Warum sind Low-Band-Frequenzen so wichtig?

Frequenzen unter 1 GHz gelten als besonders wertvoll, weil sie:

  • 📡 große Flächen mit wenigen Sendemasten versorgen können
  • 🏢 eine bessere Indoor-Abdeckung ermöglichen
  • 📶 stabile LTE- und 5G-Grundversorgung sicherstellen

Gerade im ländlichen Raum sind diese Frequenzen entscheidend für Netzqualität und Versorgungssicherheit.


Was prüft die Bundesnetzagentur?

Die Behörde analysiert, ob bestehende Frequenzinhaber verpflichtet werden könnten, ihre Low-Band-Kapazitäten unter bestimmten Bedingungen mit anderen Netzbetreibern zu teilen.

Betroffen wären insbesondere:

  • Telekom
  • Vodafone
  • O2 (Telefónica Deutschland)

Kommt es zu einer verpflichtenden Mitnutzung, könnte das den Wettbewerb deutlich verändern.
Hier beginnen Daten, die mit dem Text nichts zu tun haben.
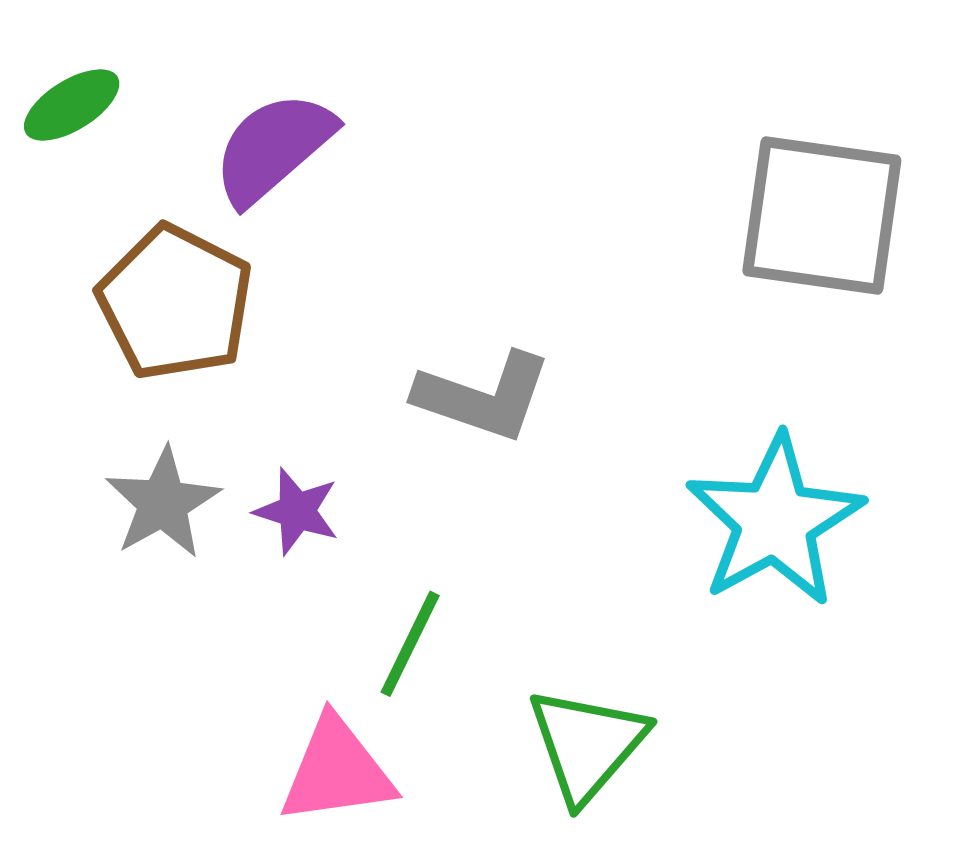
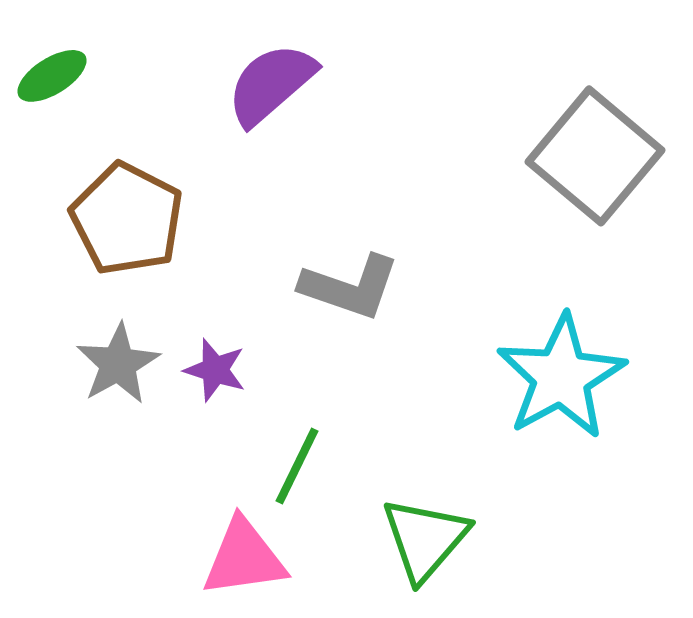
purple semicircle: (273, 148) -> (271, 84), moved
gray square: (822, 216) -> (595, 156), turned 32

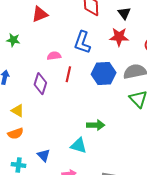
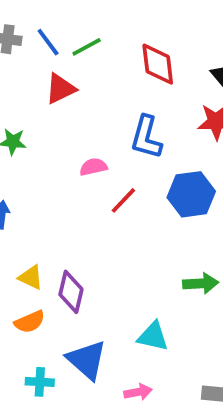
red line: (68, 74) -> (123, 200), turned 35
purple diamond: (40, 84) -> (71, 292), moved
green arrow: (96, 125) -> (201, 283), moved
blue triangle: (44, 155) -> (87, 360), size x1.6

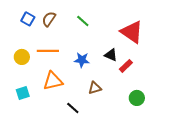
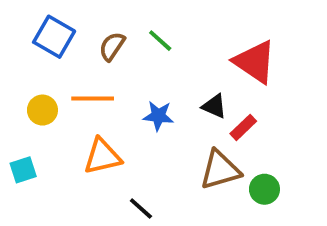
blue square: (28, 19) -> (54, 37), size x1.5
brown semicircle: (49, 19) -> (112, 46), moved
brown triangle: (95, 88) -> (220, 170), moved, size x1.6
cyan square: (23, 93) -> (23, 170), moved

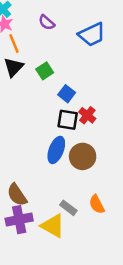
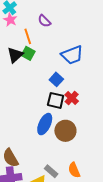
blue trapezoid: (92, 34) -> (72, 55), moved
orange line: (14, 44) -> (28, 36), moved
green square: (45, 71) -> (28, 53), moved, turned -32

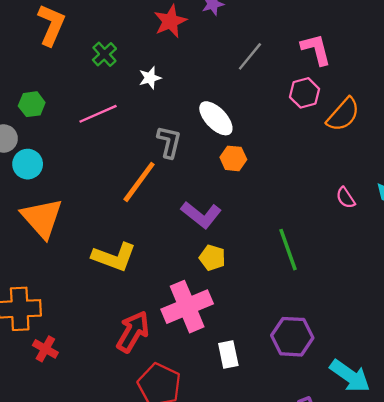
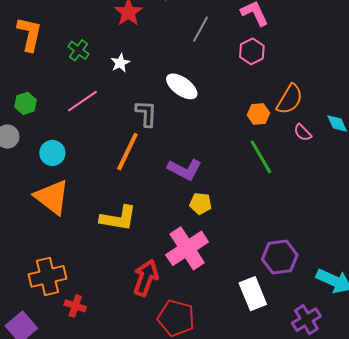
orange semicircle: (343, 114) -> (290, 99), moved
orange hexagon: (233, 158) -> (258, 114), moved
cyan circle: (28, 164) -> (52, 153), moved
green line: (288, 250) -> (261, 157), moved
white rectangle: (228, 355) -> (253, 294), moved, size x1.4

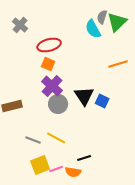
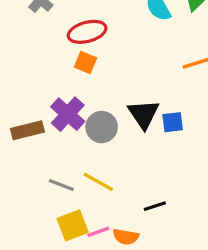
purple cross: (52, 86) -> (68, 114), moved
blue square: (102, 101) -> (173, 122), turned -32
black line: (84, 158) -> (155, 206), moved

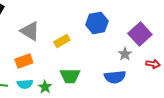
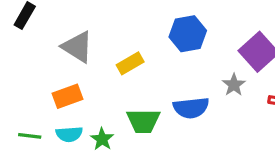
blue semicircle: (115, 77) -> (191, 108), moved

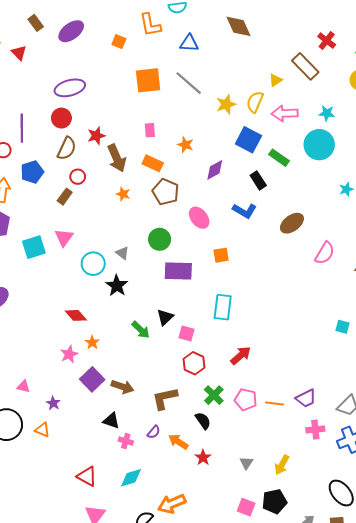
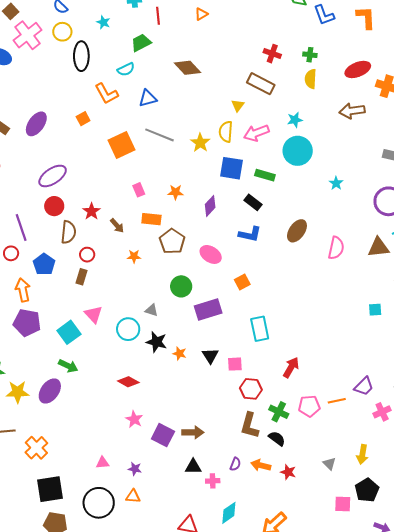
orange square: (119, 42) -> (83, 119), turned -32
brown arrow: (117, 158) -> (117, 226), size x0.6
brown pentagon: (166, 192) -> (172, 241), turned 30
green arrow: (141, 330) -> (68, 366), moved
orange star: (92, 343) -> (180, 353), moved
brown L-shape: (165, 398) -> (250, 426), moved, turned -44

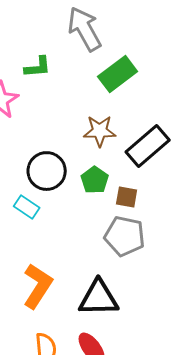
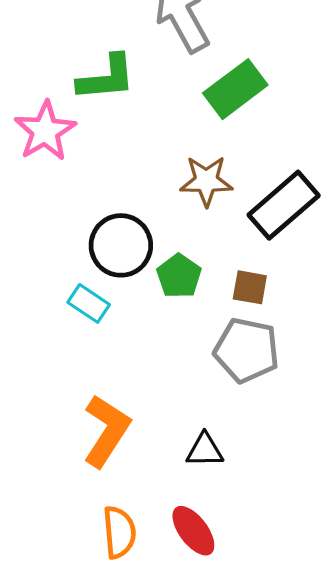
green L-shape: (38, 67) -> (106, 78), size x1.4
green pentagon: (95, 180) -> (179, 276), moved
black triangle: (99, 298) -> (205, 450), size x0.6

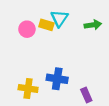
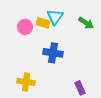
green arrow: (93, 25) -> (86, 23), turned 42
blue cross: (57, 79) -> (53, 53), moved

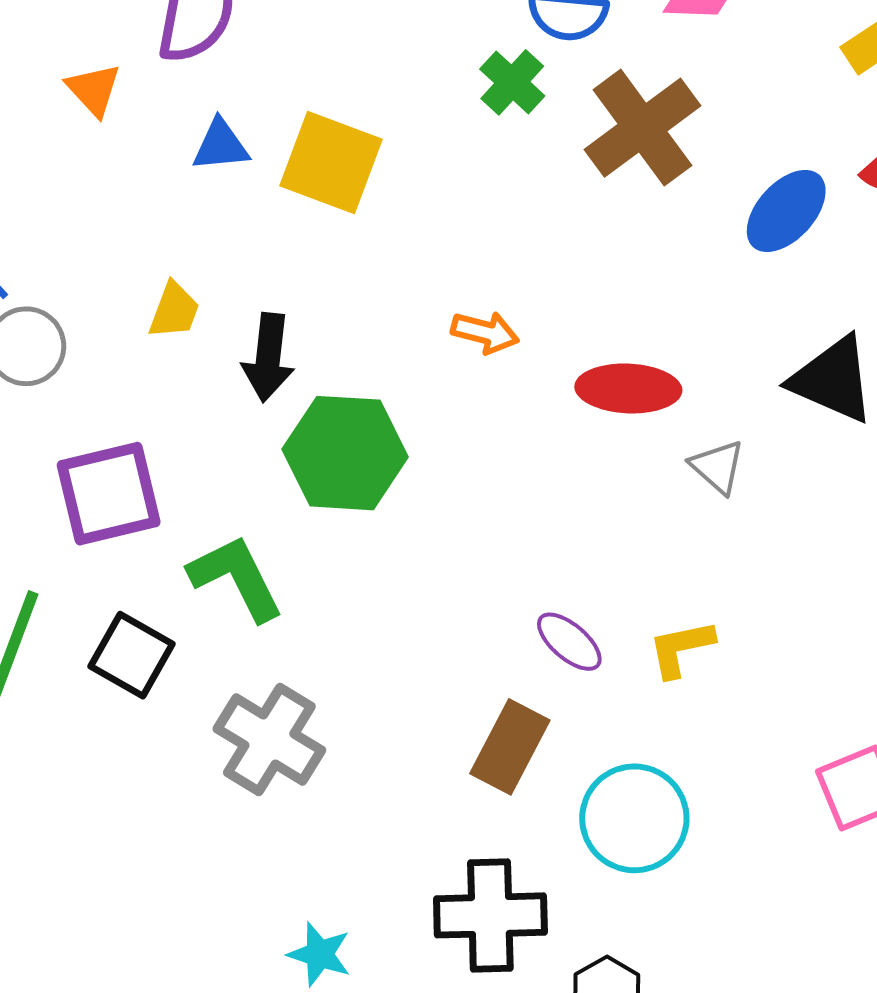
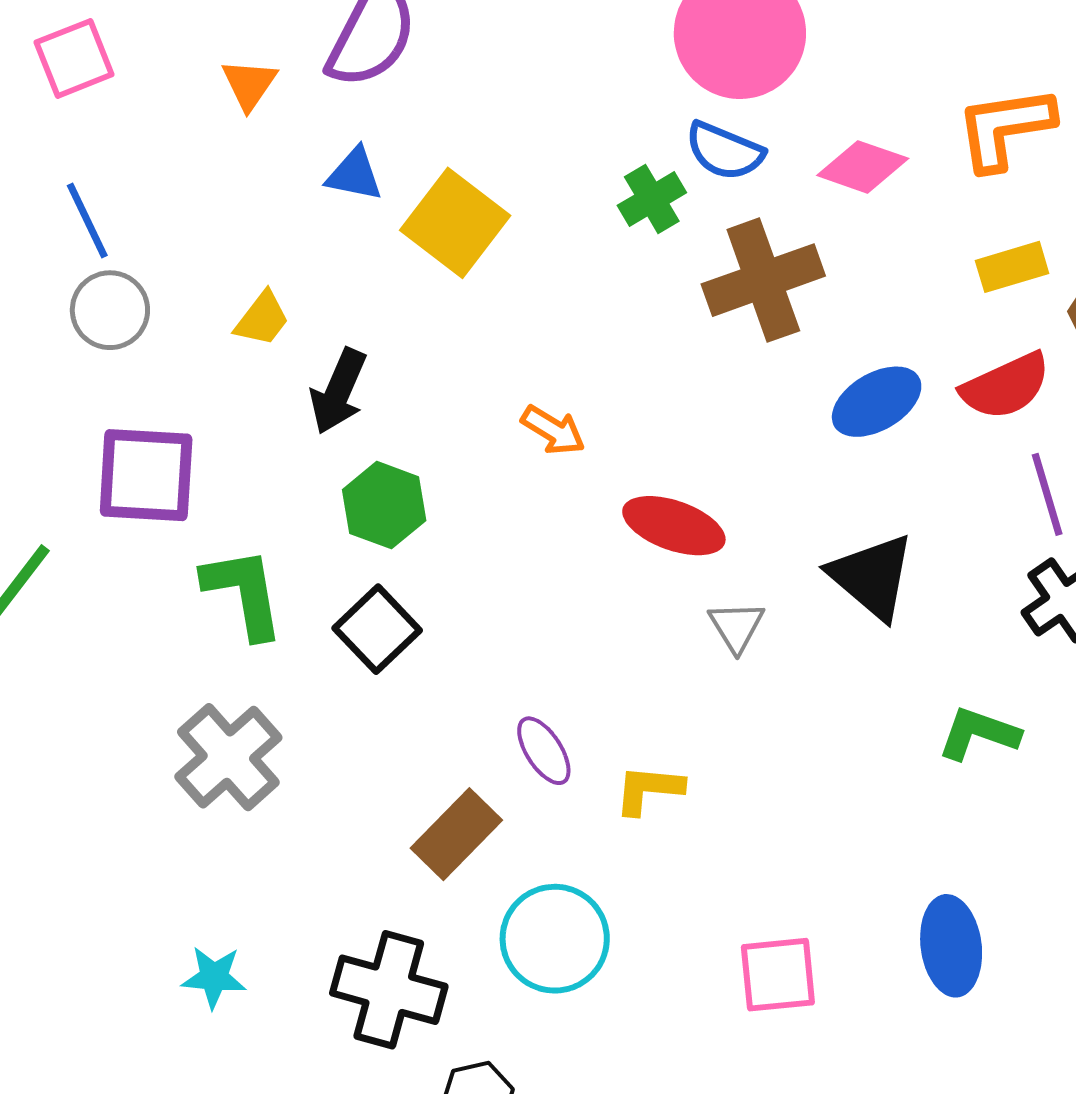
green hexagon: (345, 453) -> (384, 505), size x0.7
black square: (132, 655) -> (377, 629), moved
cyan star: (319, 954) -> (214, 977), turned -30

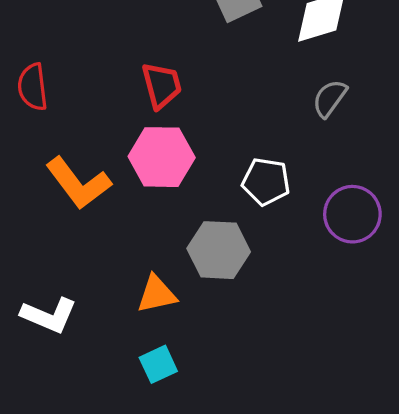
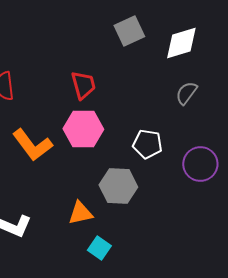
cyan square: (158, 364) -> (99, 248), moved, turned -30

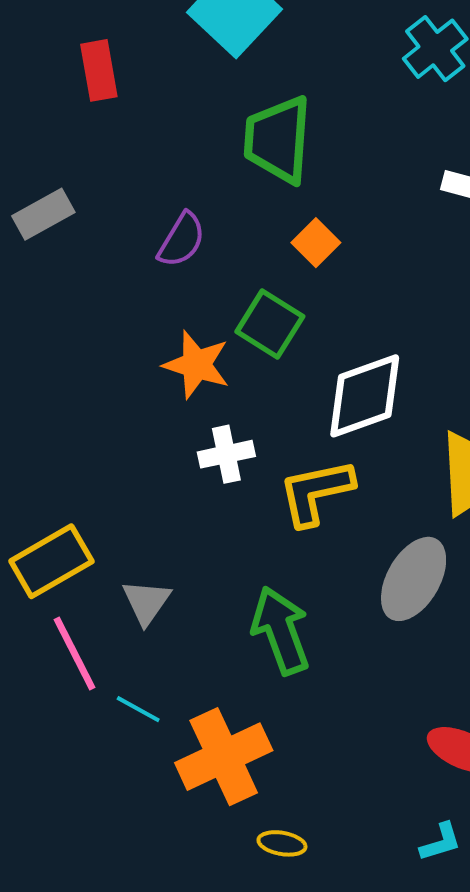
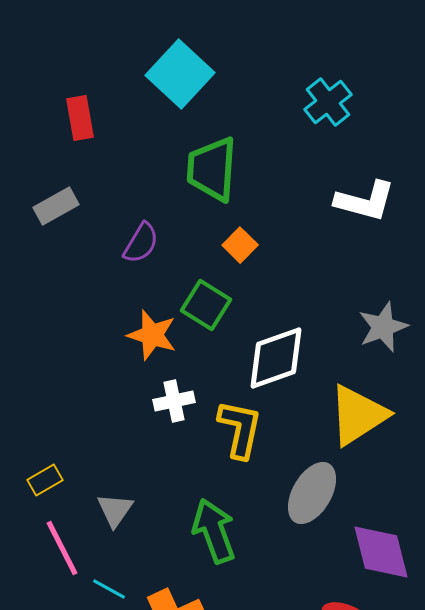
gray rectangle: (43, 214) -> (56, 206), moved
yellow L-shape: (316, 492) -> (240, 429), turned 114
yellow rectangle: (51, 561) -> (45, 480), size x0.6

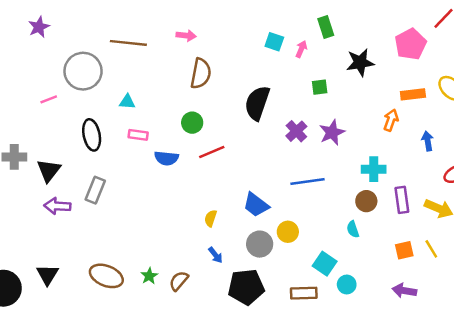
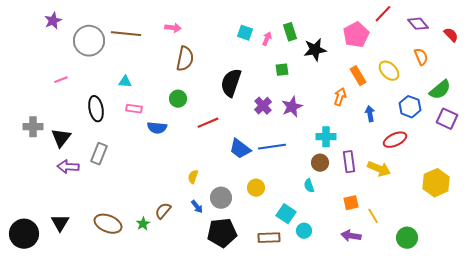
green rectangle: (326, 27) -> (290, 32), moved
gray circle: (83, 71) -> (89, 41), moved
orange rectangle: (413, 94) -> (358, 76), turned 66
red line: (212, 152) -> (208, 123), moved
blue trapezoid: (256, 205) -> (240, 149), moved
gray circle: (260, 244) -> (221, 198), moved
yellow line: (431, 249) -> (373, 216), moved
brown semicircle: (179, 281) -> (163, 211), moved

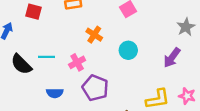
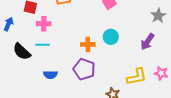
orange cross: (94, 35) -> (88, 44), moved, turned -32
pink cross: (77, 62) -> (44, 24), moved, turned 32

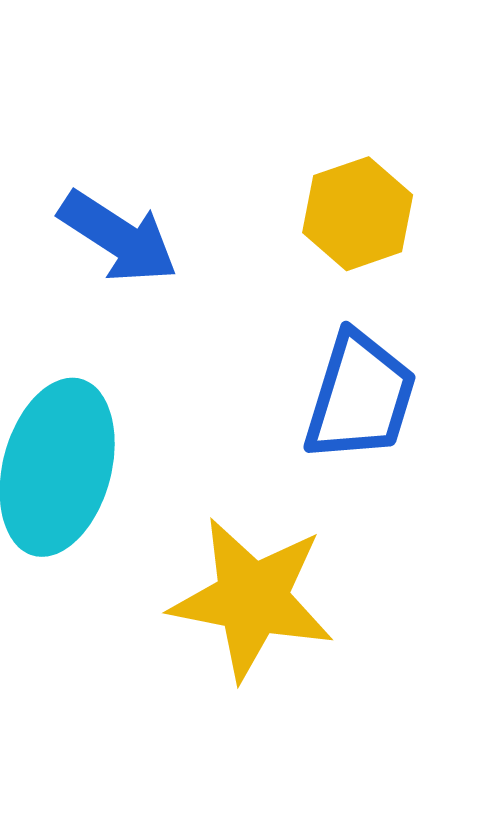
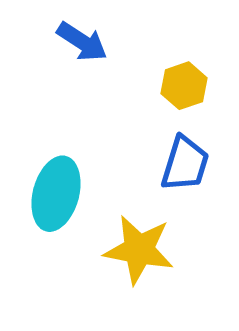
blue arrow: (118, 237) -> (82, 42), moved

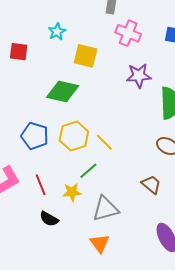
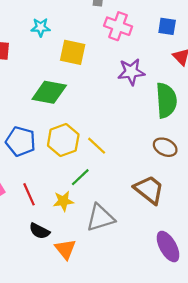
cyan star: (57, 32) -> (41, 27), turned 30
brown trapezoid: (151, 185) -> (149, 190), size x1.4
orange triangle: (100, 243) -> (65, 249), moved

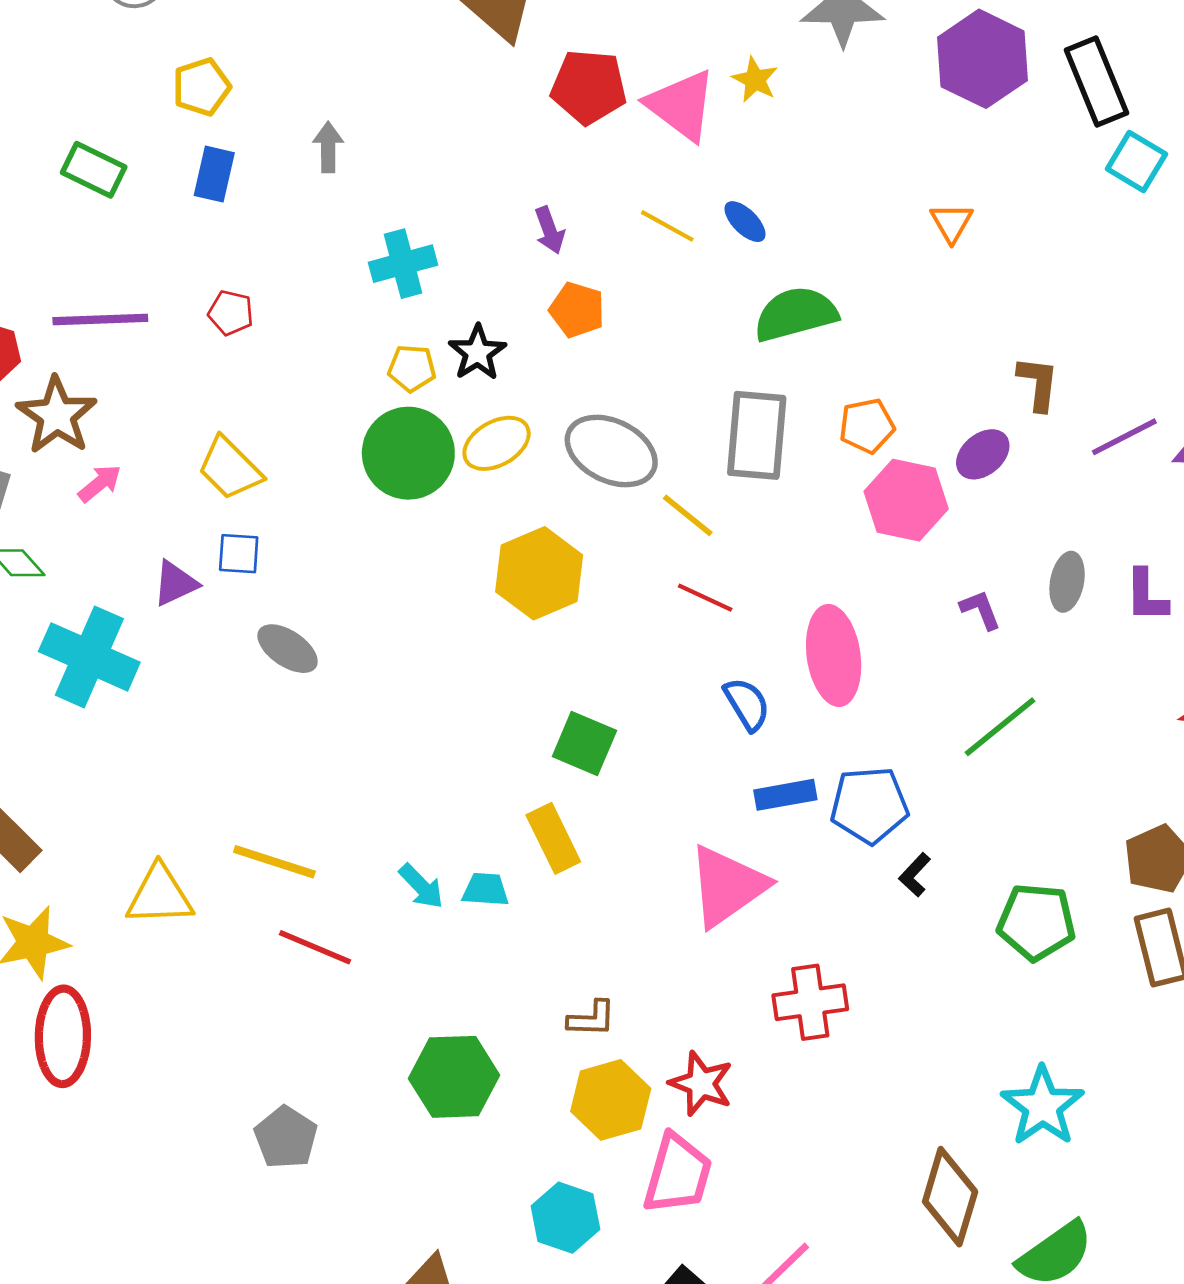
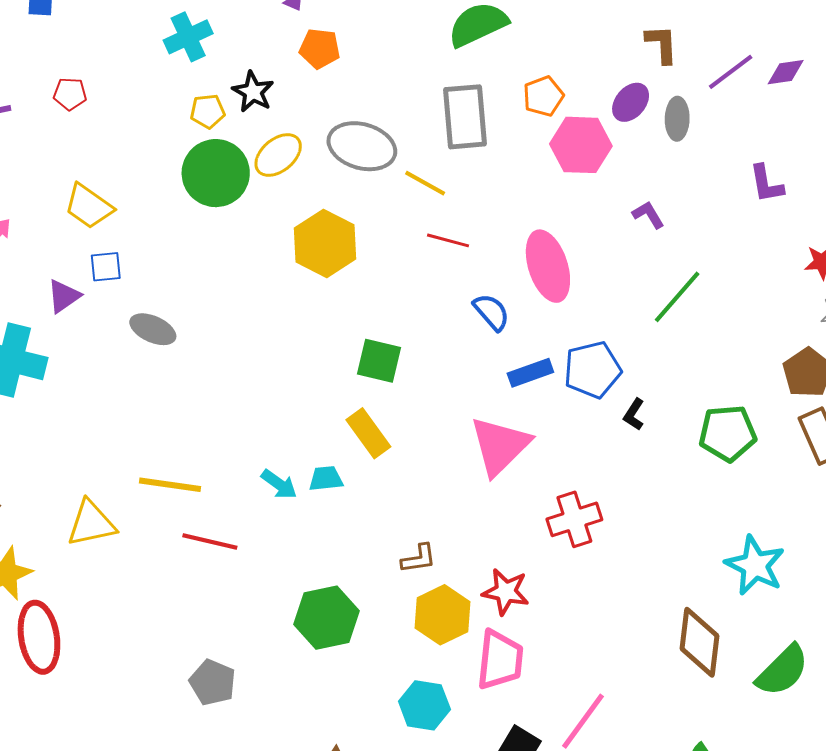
gray ellipse: (1067, 582) -> (677, 119), moved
Welche Auswirkungen hätte das?

Eine Regulierung zur Frequenz-Mitnutzung könnte:

  • den Ausbau beschleunigen
  • Wettbewerb stärken
  • Netzqualität angleichen
  • langfristig Einfluss auf Tarifpreise haben

Für Verbraucher bedeutet mehr Wettbewerb in der Regel bessere Konditionen – zumindest mittelfristig.


Einordnung

2026 ist nicht nur ein Jahr des 5G-Ausbaus, sondern auch ein Jahr regulatorischer Entscheidungen. Die Frequenzpolitik der Bundesnetzagentur wird maßgeblich bestimmen, wie sich der Mobilfunkmarkt in den kommenden Jahren entwickelt. Wir beobachten die weiteren Schritte genau.